SANREMO – ORDINANZA VENDITA E CONSUMO BEVANDE ALCOLICHE

Prorogata l’ordinanza sulla vendita e il consumo di bevande alcoliche
Il sindaco: “Confermiamo l’efficacia come strumento di prevenzione
e tutela”
“La decisione di prorogare l’ordinanza che vieta il consumo di bevande alcoliche in alcune aree del territorio comunale nasce da un’attenta valutazione dei risultati ottenuti nei mesi scorsi. Ricordo che il provvedimento è stato adottato con l’obiettivo di rafforzare le condizioni di sicurezza urbana e di tutelare il decoro e la vivibilità di alcune zone sensibili. Il provvedimento cesserebbe di aver efficacia oggi, 15 gennaio. L’esito di questa fase è stato positivo: si sono potuti registrare una riduzione degli episodi di disturbo, un miglioramento della convivenza civile e un maggiore senso di sicurezza percepito dai cittadini. Il provvedimento però non ha esaurito la sua funzione deterrente: pertanto, alla luce dei risultati ottenuti, condivisi anche con le forze dell’ordine, abbiamo ritenuto opportuno procedere con la proroga dell’ordinanza, confermandone l’efficacia come strumento di prevenzione e di tutela”.

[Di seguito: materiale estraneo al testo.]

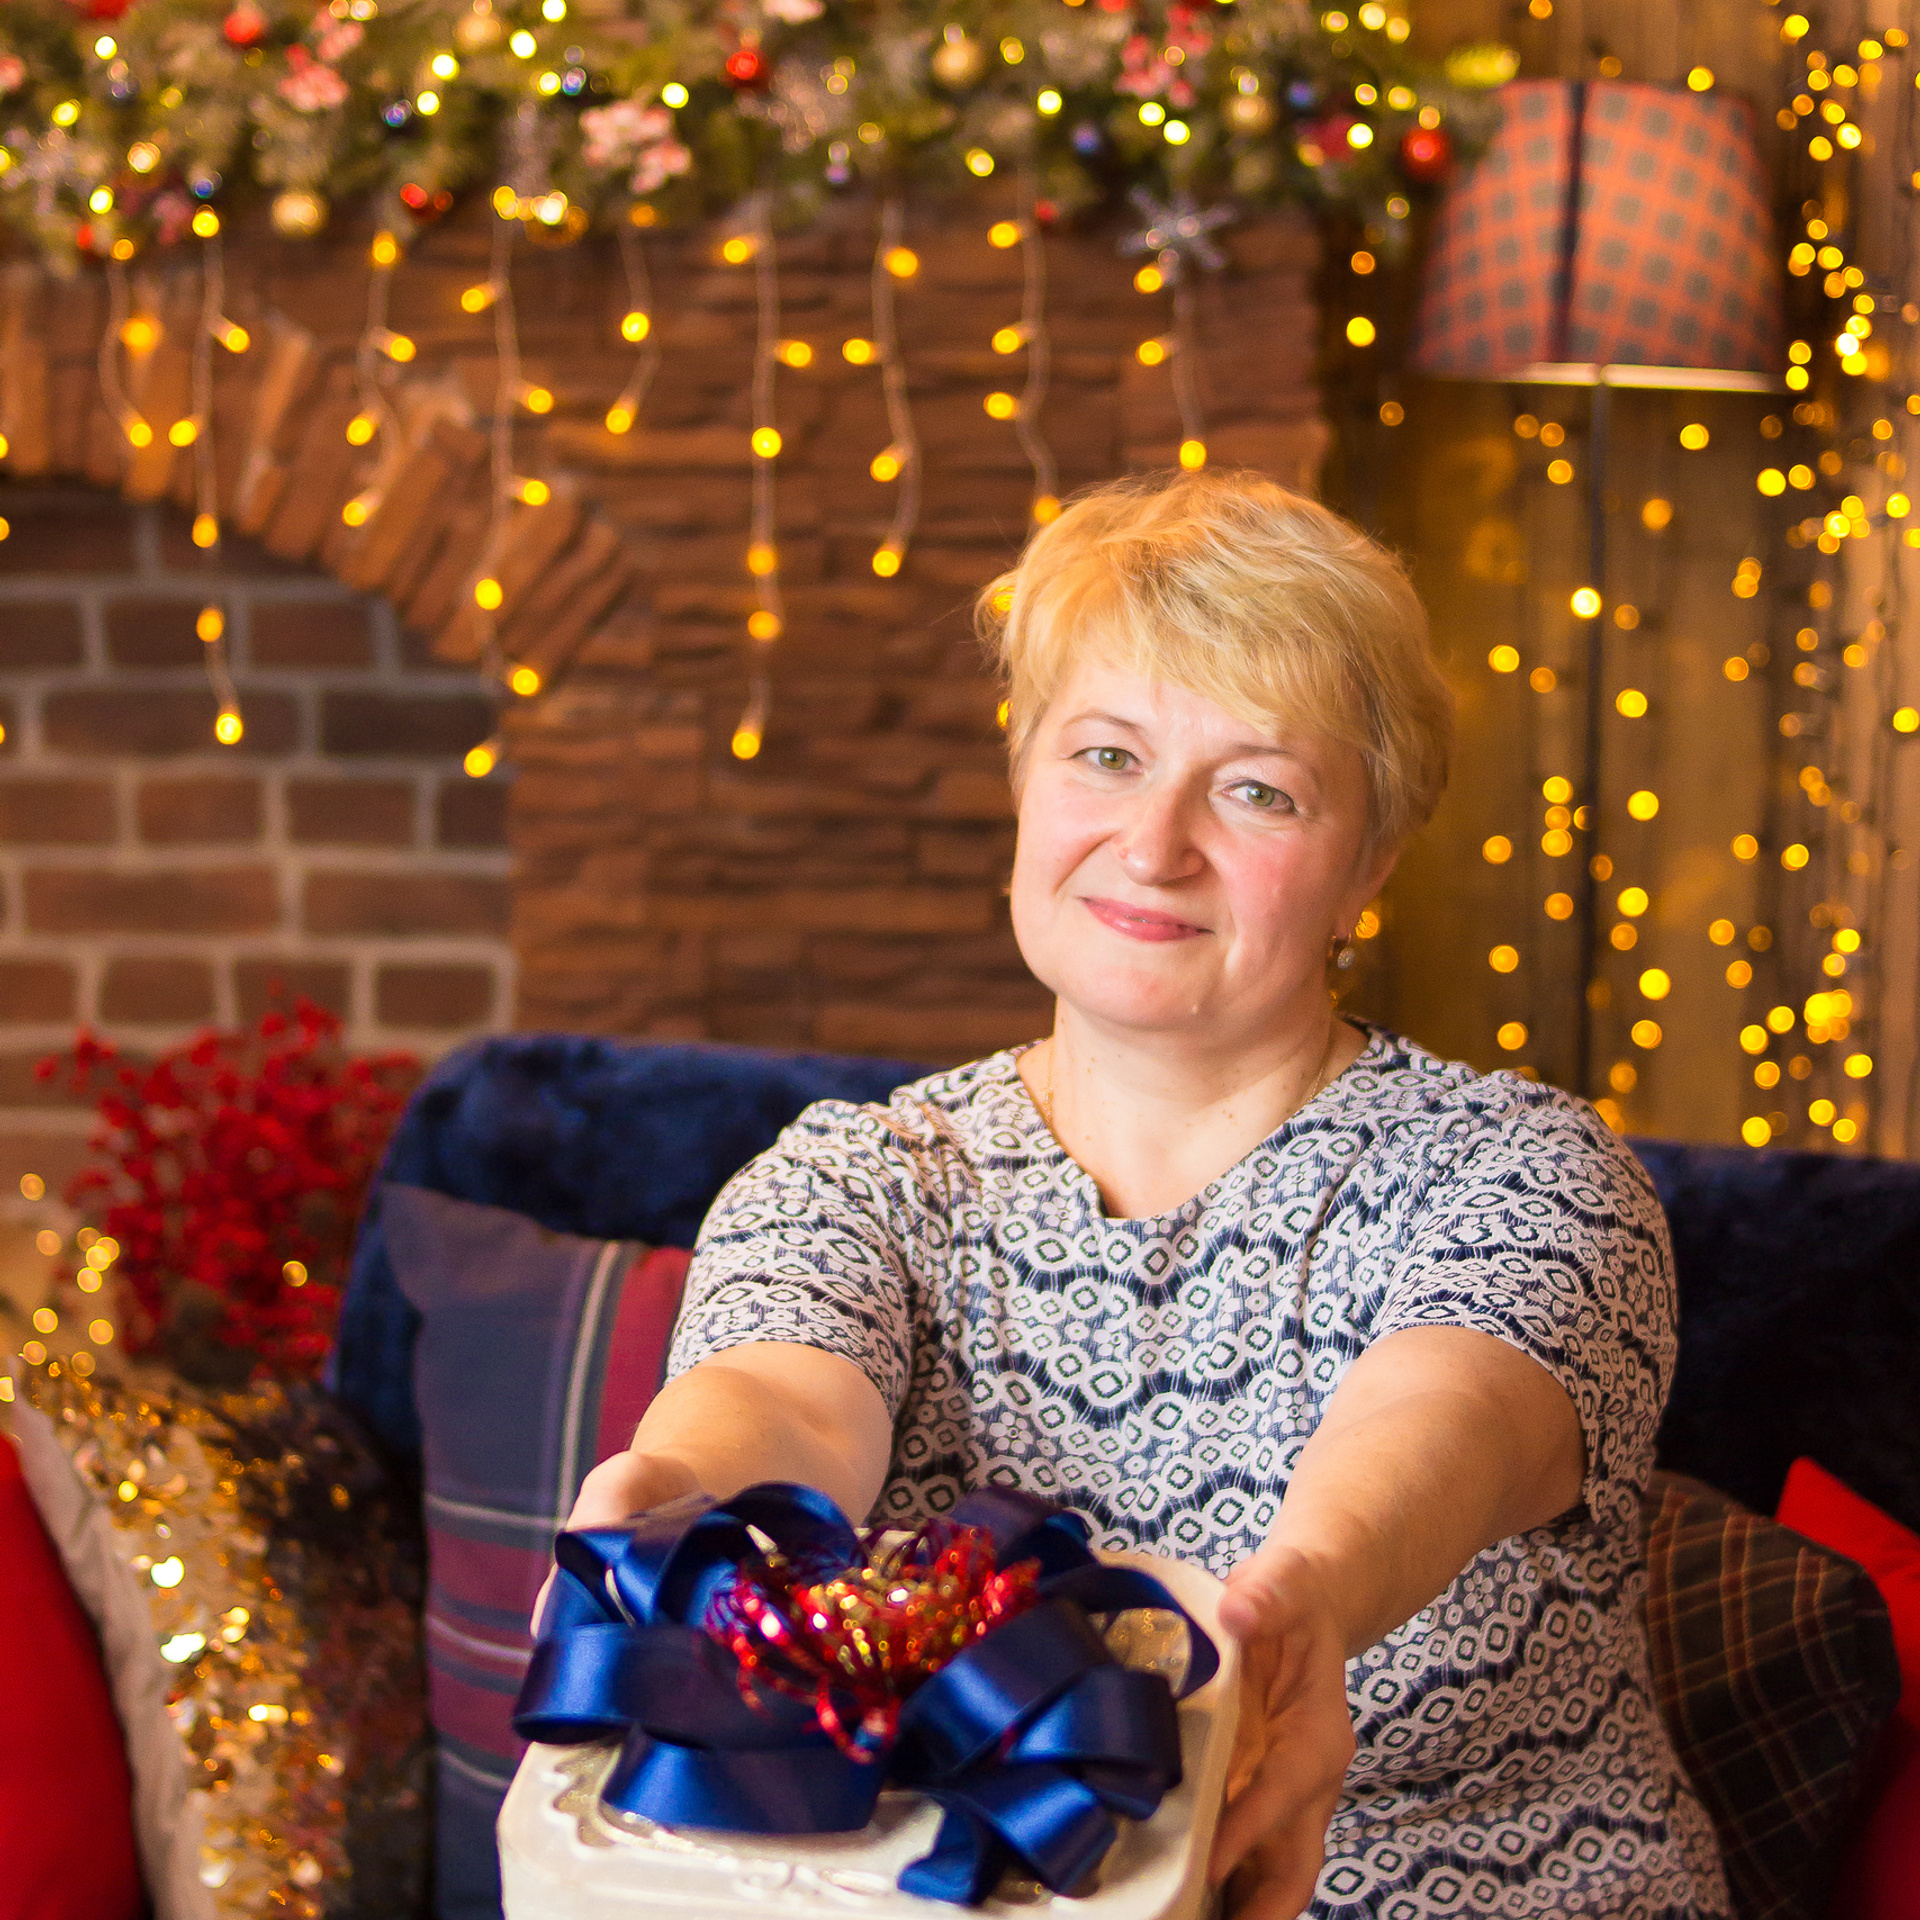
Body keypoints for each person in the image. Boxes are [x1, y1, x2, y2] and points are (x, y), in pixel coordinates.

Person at [562, 471, 1731, 1920]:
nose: (1157, 844)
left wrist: (1298, 1602)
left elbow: (1448, 1423)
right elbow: (790, 1397)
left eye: (1256, 788)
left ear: (1368, 865)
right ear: (1023, 778)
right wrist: (682, 1495)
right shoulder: (859, 1176)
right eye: (1106, 756)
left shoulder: (1529, 1174)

Così interviene il sindaco Alessandro Mager, in stretta collaborazione con il comandante della Polizia locale Fulvio Asconio, a proposito della proroga dell’ordinanza che disciplina la vendita di bevande alcoliche in alcune zone sensibili della città.
Il provvedimento era stato adottato per motivi di sicurezza nei mesi scorsi, di concerto con la Prefettura e le forze dell’ordine, a seguito del verificarsi di alcuni episodi, oggetto anche di esposti di cittadini e associazioni, con risse e danneggiamenti causati proprio dall’abuso di alcol.

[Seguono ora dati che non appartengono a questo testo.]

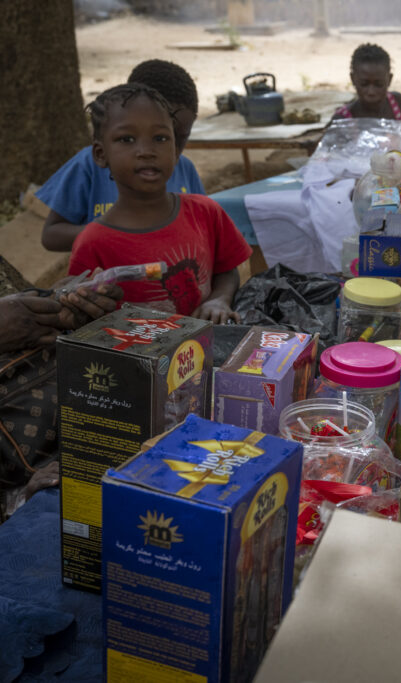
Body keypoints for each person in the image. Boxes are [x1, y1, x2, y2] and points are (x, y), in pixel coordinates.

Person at [67, 83, 250, 323]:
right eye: (127, 139)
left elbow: (226, 270)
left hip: (208, 344)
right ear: (101, 154)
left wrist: (219, 299)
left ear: (175, 150)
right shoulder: (93, 243)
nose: (146, 151)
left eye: (160, 138)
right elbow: (82, 312)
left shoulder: (205, 212)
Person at [0, 256, 124, 522]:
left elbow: (23, 307)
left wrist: (60, 304)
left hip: (84, 414)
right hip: (35, 481)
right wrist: (20, 503)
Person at [37, 59, 205, 252]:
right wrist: (110, 233)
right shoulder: (88, 166)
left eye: (166, 138)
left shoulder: (186, 170)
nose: (154, 151)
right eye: (129, 139)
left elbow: (205, 230)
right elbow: (51, 235)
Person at [331, 43, 401, 154]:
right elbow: (332, 154)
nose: (371, 92)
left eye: (379, 84)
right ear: (353, 79)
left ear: (389, 79)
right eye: (364, 84)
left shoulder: (400, 104)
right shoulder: (343, 120)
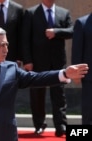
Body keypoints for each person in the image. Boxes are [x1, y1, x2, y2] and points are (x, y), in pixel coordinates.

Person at [21, 0, 73, 136]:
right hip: (37, 62)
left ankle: (61, 125)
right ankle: (39, 124)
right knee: (37, 94)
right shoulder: (31, 13)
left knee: (59, 95)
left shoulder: (64, 12)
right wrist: (27, 60)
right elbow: (25, 38)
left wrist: (56, 32)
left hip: (57, 62)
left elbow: (72, 30)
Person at [72, 13, 92, 125]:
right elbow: (77, 50)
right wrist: (76, 73)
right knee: (89, 112)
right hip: (89, 77)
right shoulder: (82, 23)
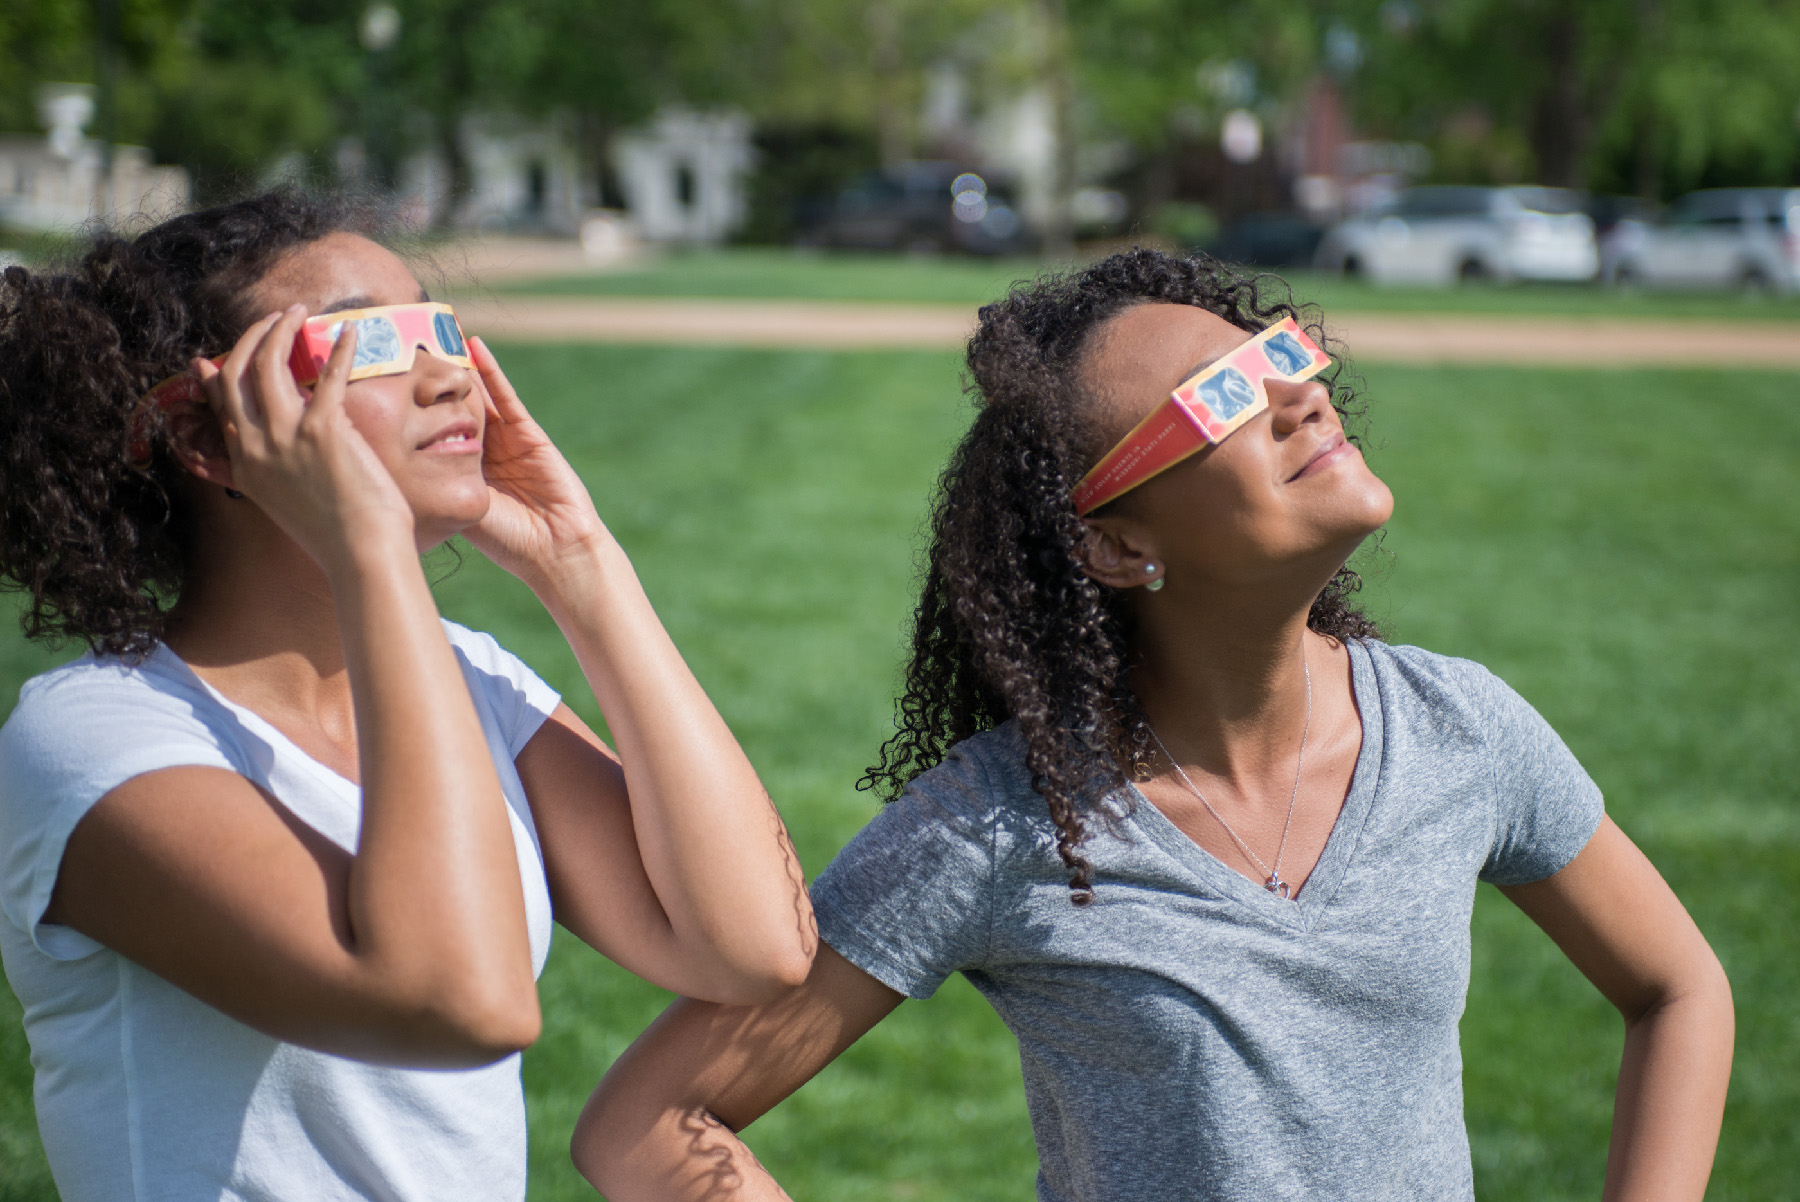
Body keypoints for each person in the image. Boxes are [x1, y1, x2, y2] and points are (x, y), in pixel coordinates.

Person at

L’ordinanza viene prorogata per rimanere in vigore fino al 15 settembre 2026.
Il provvedimento interessa: via Martiri della Libertà (tra l’intersezione con piazza Eroi Sanremesi e quella con strada Rocca), via Pietro Agosti (tra l’intersezione con via Caduti del Lavoro e il civico 225); salita San Giuseppe; vicolo Pescio; piazza Eroi Sanremesi; piazza San Siro; via Debenedetti, via Arnaldo Da Brescia; piazza Muccioli; via Pietro Calvi; via Corradi; via Manzoni; piazza Colombo; c.so Garibaldi; c.so Cavallotti; Rondò Garibaldi; via Piave; via Gioberti (tra l’intersezione con via Roma e l’intersezione con via Matteotti).
Di seguito il dettaglio del provvedimento:
- tutti gli esercizi di vicinato (fino a 250 mq. di superficie) devono chiudere entro le ore 22, con divieto di apertura fino alle ore 6 del giorno successivo, ad esclusione di quelli che non commerciano bevande alcoliche.
- le attività di somministrazione e le attività artigianali alimentari devono chiudere entro l’una di notte, con divieto di riapertura prima delle ore 5, ad esclusione di quelle che non commerciano/somministrano bevande alcoliche.
- i titolari o gestori di attività che possono restare aperte dopo le ore 22, non devono vendere per asporto bevande di qualsiasi gradazione alcolica dopo tale ora.
- è vietata, nelle zone individuate in questo provvedimento, dalle ore 17 alle 8 del giorno successivo, la detenzione finalizzata all’immediato consumo sul posto di bevande alcoliche di qualsiasi gradazione in area pubblica o aperta al pubblico, ad eccezione delle superfici di somministrazione autorizzate (plateatici).
I trasgressori saranno soggetti a sanzioni amministrative fino a 500 euro.